Abstract 1709: Transforming Growth Factor Beta Inhibition Increases Matrix Metalloproteinase-9 Activity and Enhances Elastin Degradation in a Murine Model of Kawasaki Disease
Background: Kawasaki disease (KD) is a leading cause of acquired heart disease in children. However, the molecular mechanisms leading to coronary aneurysms, and the host factors determining high-risk patients are unknown. We have previously shown that mice haploinsufficient for tropoelastin (EL ±), develop more severe destruction of the coronary elastin compared to wild type (WT) mice after injection with Lactobacillus casei wall extract (LCWE), an inducer of coronary arteritis. In contrast to the beneficial effect of TGFβ blockade on the aneurysms that form in Marfan syndrome (MS), we hypothesized that TGFβ protects against aneurysm formation in this inflammatory model by:
enhancing tropoelastin; and
suppressing proteolytic activity.
Methods: WT and EL ± mice were given either TGFβ neutralizing antibody (TGFβ-Nab) or control IgG in addition to LCWE. At 14d, tropoelastin and plasminogen activator inhibitor-1 (PAI-1) protein was determined, and matrix metalloproteinase (MMP)-2 and -9 and serine elastase activity was measured. Elastin degradation and total medial elastin content was assessed by morphometric analysis at 42d.

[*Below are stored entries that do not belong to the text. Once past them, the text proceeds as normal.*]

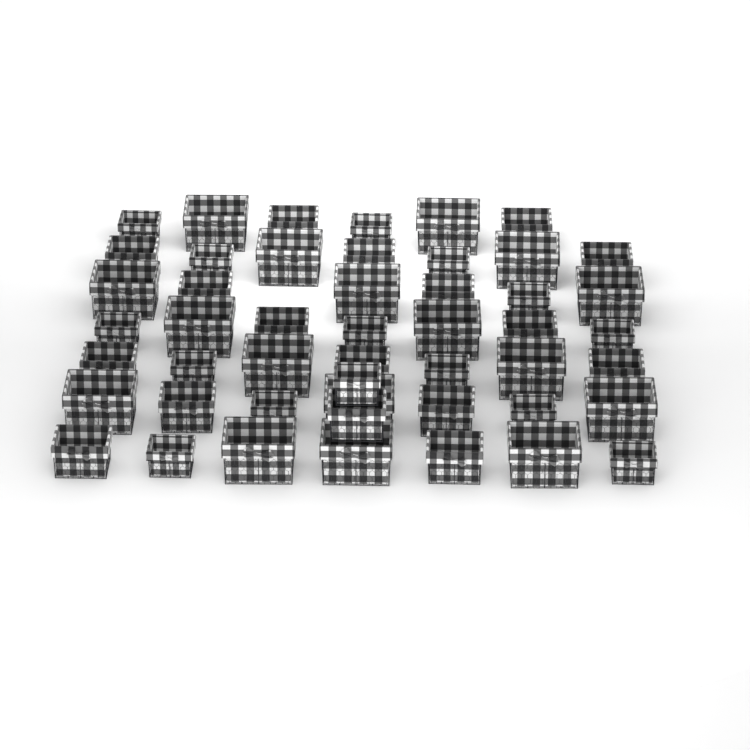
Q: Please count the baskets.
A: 49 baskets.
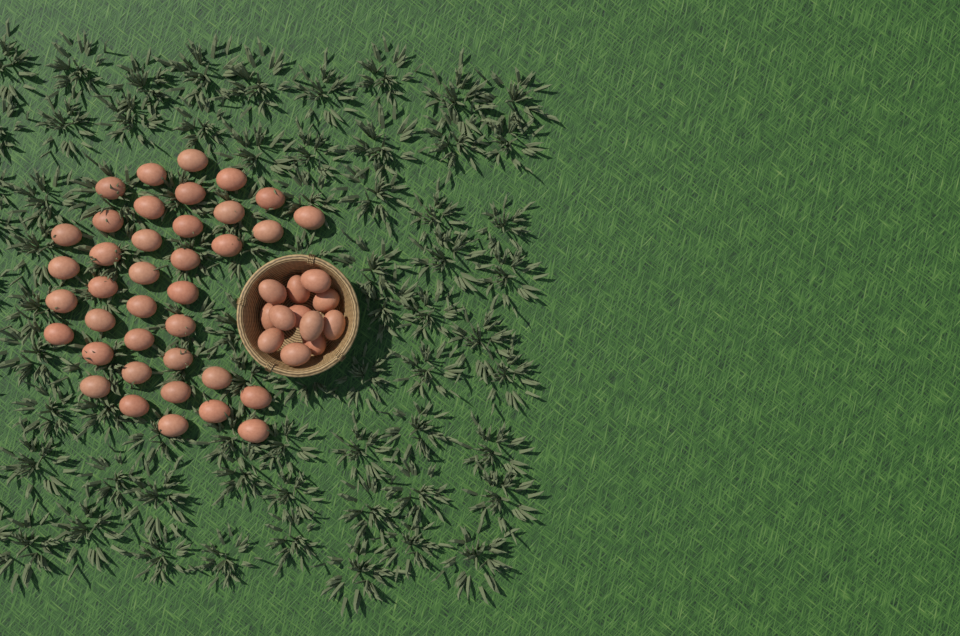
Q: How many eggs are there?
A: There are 50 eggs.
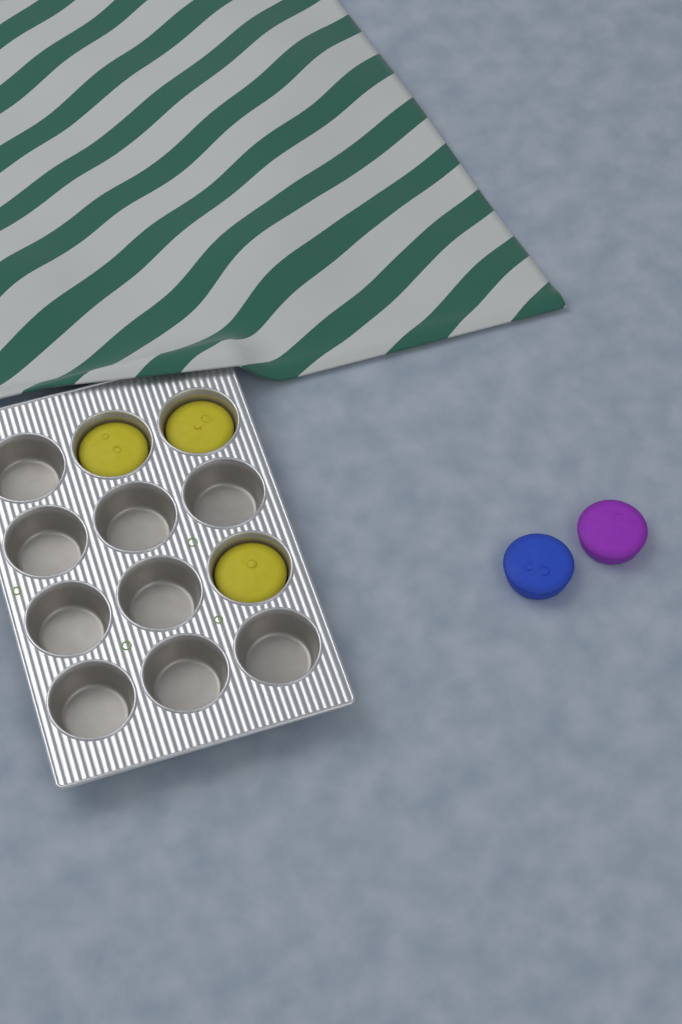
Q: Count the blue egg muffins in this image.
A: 1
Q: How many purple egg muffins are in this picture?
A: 1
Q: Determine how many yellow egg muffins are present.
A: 3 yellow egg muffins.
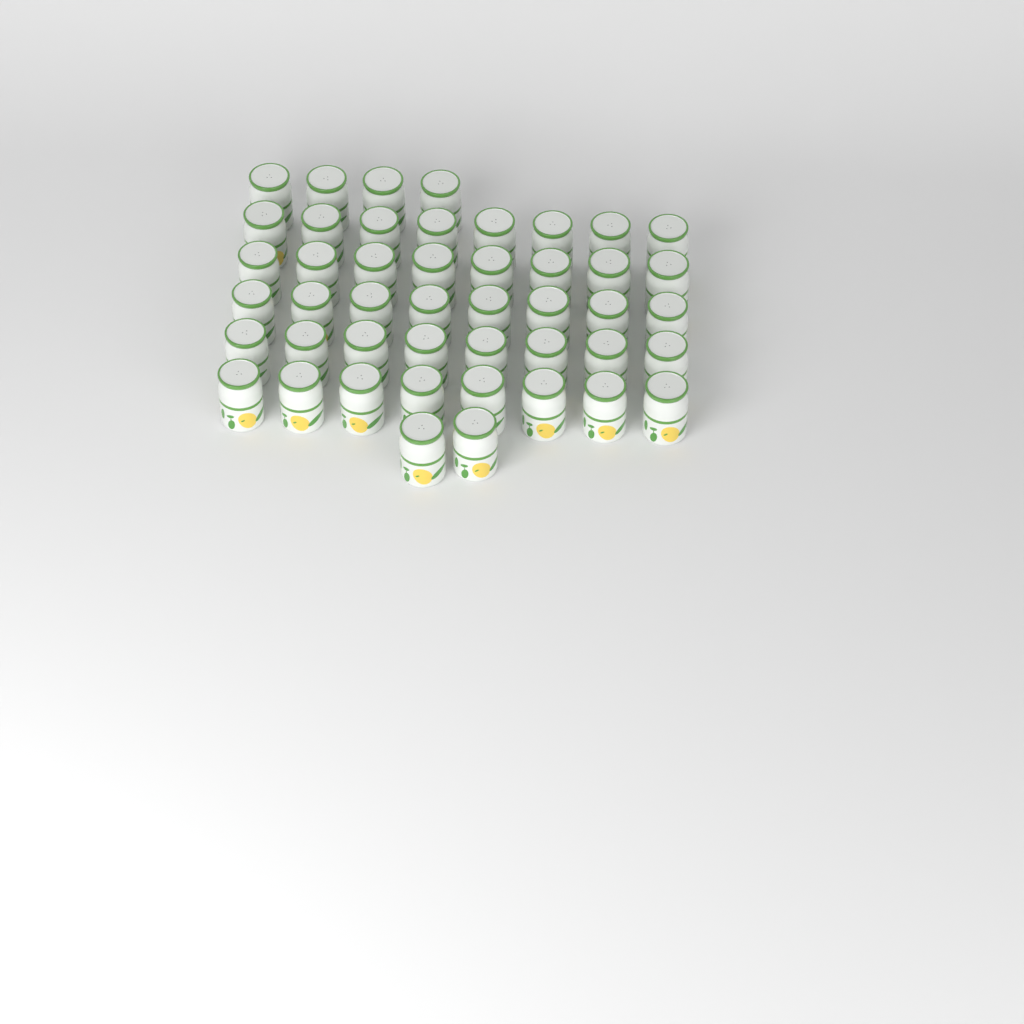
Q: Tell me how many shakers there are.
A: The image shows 46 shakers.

Results: TGFβ blockade worsened the LCWE-mediated fragmentation of the coronary elastin, with areas of complete dissolution of the external lamina in WT mice, and even more severe features in EL ± mice. Tropoelastin protein was 40% lower in the EL ± vs. WT mice after LCWE (P < 0.05), and TGFβ blockade further exaggerated this discrepancy. TGFβ-Nab markedly reduced PAI-1 in the WT mice after LCWE (P < 0.05), and produced a similar pattern in the EL ± mice, and induced a four-fold induction of MMP-9 activity in both genotypes. This effect was associated with increased elastin fragmentation (P < 0.05), and decreased total medial elastin content (P < 0.05), despite inhibition of the LCWE-mediated induction of serine elastase activity.
Conclusions: We conclude that:
diminished tropoelastin expression worsens elastin destruction in the setting of acute coronary arteritis; and
TGFβ protects the vasculature in this model by maintaining PAI-1 levels and suppressing activation of MMP-9.
Thus strategies to block TGFβ, currently in use to prevent aneurysms in MS, are unlikely to be beneficial in KD, and may be detrimental.
This research has received full or partial funding support from the American Heart Association, AHA National Center.